Фотографии главным образом такие: в школе, на пасхальном рынке или у цыганских таборов близ реки, а в середине каждой — девочка, всегда одна и та же. Армянская девочка, в пышной кокетливой юбочке, с кружевным воротничком и бантом в смолисто-черных волосах — словно прилетевшая к нам из другой галактики. Рядом с ней, взяв ее за руку, всегда торчу я — веснушчатый, кудрявый, в очках с проволочной оправой. Вряд ли кто-то не сможет угадать мою кровную связь с племенем Израилевым или, как станут выражаться в светлом будущем, мою этническую принадлежность…

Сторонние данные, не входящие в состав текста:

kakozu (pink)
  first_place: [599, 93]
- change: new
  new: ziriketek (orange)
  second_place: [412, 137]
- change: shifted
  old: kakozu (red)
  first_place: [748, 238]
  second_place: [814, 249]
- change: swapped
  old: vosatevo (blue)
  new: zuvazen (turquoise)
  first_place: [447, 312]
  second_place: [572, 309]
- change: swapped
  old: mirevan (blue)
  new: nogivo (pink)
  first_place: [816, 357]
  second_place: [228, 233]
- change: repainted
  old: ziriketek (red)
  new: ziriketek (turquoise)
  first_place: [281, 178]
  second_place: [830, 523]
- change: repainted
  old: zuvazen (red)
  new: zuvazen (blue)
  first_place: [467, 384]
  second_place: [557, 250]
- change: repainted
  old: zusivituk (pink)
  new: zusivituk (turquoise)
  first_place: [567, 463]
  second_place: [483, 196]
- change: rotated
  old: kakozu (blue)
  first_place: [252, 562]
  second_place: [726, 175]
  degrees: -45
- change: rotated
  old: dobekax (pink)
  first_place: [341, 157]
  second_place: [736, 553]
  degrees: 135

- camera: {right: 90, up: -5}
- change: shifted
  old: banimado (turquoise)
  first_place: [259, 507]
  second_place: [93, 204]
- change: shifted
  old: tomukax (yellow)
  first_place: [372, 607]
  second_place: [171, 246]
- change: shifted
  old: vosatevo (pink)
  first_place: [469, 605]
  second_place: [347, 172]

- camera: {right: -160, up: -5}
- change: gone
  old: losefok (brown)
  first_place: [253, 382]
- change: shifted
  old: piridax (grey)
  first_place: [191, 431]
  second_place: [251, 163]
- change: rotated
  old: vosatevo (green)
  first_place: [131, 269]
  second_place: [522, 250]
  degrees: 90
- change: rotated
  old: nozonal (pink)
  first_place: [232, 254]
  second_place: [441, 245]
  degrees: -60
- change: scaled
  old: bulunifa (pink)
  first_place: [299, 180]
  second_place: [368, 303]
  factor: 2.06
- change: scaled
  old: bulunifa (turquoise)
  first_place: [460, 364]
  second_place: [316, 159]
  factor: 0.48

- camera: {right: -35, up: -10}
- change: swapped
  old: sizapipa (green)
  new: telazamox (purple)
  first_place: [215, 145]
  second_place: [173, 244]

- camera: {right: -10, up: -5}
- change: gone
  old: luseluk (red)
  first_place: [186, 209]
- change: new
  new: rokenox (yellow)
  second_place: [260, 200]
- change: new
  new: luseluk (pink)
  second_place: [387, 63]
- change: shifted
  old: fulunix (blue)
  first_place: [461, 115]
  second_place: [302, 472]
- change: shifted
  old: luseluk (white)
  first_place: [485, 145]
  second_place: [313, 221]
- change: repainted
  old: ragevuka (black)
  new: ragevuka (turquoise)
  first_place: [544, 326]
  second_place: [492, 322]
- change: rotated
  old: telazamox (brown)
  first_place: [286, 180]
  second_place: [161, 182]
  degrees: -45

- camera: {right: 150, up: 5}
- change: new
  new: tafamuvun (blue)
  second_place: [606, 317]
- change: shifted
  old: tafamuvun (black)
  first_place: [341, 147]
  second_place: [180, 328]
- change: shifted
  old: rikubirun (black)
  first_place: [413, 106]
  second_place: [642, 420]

А вот и мой дедушка Аврам, восседающий на стуле на фоне сказочной Греции, той самой — с руинами и лебедями. Он закинул ногу на ногу, небрежно облокотившись на дугообразную спинку. За ним — служители трех невообразимо далеких, нередко враждебных, но, по-видимому, втайне любящих друг друга богов, которые, впрочем, вполне могут оказаться одним и тем же лицом, только называющим себя тремя разными именами.

Вот они, трое духовных пастырей жителей нашего квартала — раввин Менаше Леви, отец Исай и мулла Ибрагим-ходжа. Следует отметить, что центральная фигура на снимке — воплощенная самоуверенность Наполеона среди верных ему генералов — это мой дед Аврам, по прозванию Гуляка.